▶ _REQUIRED ACTION_
Count the lines in the records below that contain the string "Fixed", matching case exactly. Reply with the number only.

▶ _GIVEN DATA_
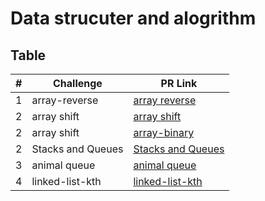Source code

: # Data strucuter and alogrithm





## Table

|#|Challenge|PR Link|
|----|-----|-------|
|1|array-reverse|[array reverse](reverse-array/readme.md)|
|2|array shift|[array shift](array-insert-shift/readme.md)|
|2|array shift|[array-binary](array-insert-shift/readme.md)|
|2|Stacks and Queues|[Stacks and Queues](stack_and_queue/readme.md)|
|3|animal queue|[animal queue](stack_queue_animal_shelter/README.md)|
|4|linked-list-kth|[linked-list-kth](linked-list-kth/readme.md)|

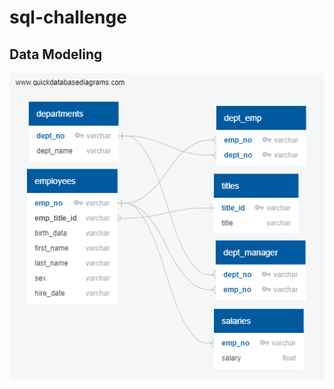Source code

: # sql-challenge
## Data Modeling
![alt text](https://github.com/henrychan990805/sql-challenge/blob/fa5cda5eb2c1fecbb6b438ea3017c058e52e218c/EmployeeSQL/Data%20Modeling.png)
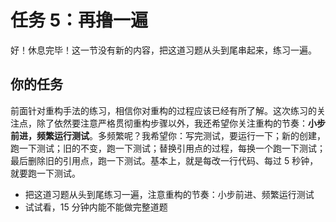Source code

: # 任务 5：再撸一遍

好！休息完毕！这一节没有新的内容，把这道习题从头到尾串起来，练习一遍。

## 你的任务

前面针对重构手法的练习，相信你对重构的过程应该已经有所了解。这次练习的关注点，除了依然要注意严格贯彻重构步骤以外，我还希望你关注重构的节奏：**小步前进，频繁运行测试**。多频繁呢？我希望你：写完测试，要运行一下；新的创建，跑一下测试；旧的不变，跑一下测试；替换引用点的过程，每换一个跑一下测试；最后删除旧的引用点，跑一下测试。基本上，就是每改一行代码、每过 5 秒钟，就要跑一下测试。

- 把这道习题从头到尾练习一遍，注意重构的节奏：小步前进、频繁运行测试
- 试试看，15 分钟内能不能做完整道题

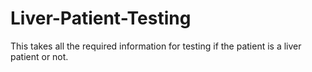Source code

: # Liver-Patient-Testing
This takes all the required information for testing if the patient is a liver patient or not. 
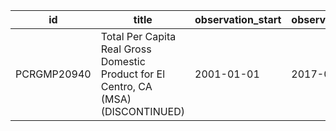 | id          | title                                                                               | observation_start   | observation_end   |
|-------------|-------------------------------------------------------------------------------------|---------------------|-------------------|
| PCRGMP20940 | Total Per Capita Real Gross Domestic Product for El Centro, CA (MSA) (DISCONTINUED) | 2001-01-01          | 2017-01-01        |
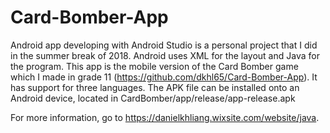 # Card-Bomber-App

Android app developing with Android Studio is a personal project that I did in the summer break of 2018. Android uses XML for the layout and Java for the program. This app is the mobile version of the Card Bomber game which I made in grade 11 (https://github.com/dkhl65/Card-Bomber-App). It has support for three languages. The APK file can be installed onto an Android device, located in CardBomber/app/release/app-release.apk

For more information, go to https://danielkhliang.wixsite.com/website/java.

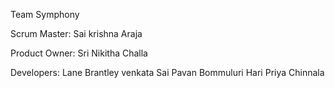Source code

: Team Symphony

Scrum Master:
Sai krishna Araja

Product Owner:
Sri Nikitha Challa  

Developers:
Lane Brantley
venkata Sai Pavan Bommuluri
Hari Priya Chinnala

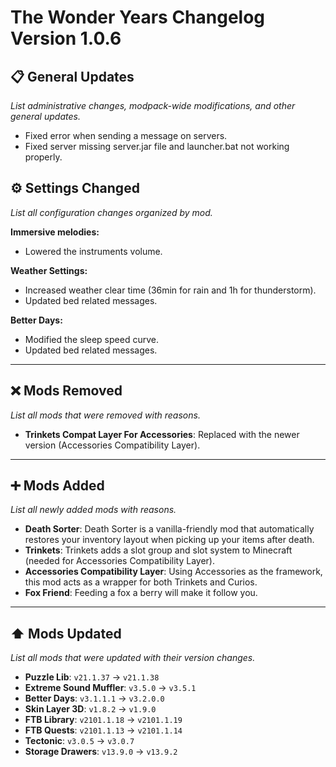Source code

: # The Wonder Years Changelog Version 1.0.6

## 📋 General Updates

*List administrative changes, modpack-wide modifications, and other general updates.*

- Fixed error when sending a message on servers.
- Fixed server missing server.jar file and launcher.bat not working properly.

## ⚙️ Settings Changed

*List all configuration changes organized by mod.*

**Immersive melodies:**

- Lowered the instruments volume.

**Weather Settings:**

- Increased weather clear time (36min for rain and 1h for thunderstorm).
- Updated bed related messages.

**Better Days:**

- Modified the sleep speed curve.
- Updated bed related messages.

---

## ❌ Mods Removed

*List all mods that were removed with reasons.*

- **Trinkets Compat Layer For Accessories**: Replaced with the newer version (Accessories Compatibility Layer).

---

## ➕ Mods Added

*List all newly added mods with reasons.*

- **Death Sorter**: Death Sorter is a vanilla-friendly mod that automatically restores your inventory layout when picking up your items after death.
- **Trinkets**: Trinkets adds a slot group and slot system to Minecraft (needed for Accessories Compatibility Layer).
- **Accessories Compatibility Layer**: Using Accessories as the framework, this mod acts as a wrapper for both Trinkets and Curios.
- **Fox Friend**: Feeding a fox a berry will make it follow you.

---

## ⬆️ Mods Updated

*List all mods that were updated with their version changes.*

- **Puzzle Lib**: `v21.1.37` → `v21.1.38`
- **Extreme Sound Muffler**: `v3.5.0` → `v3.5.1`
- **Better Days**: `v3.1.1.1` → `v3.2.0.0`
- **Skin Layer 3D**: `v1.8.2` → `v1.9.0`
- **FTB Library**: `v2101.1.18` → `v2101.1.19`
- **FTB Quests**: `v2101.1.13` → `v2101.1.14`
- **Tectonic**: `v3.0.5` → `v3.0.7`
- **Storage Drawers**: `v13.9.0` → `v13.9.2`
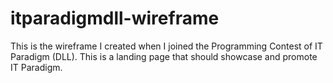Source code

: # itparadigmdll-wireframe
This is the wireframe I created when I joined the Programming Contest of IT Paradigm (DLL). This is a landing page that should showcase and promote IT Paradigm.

▶ _ANSWER SPACE_
2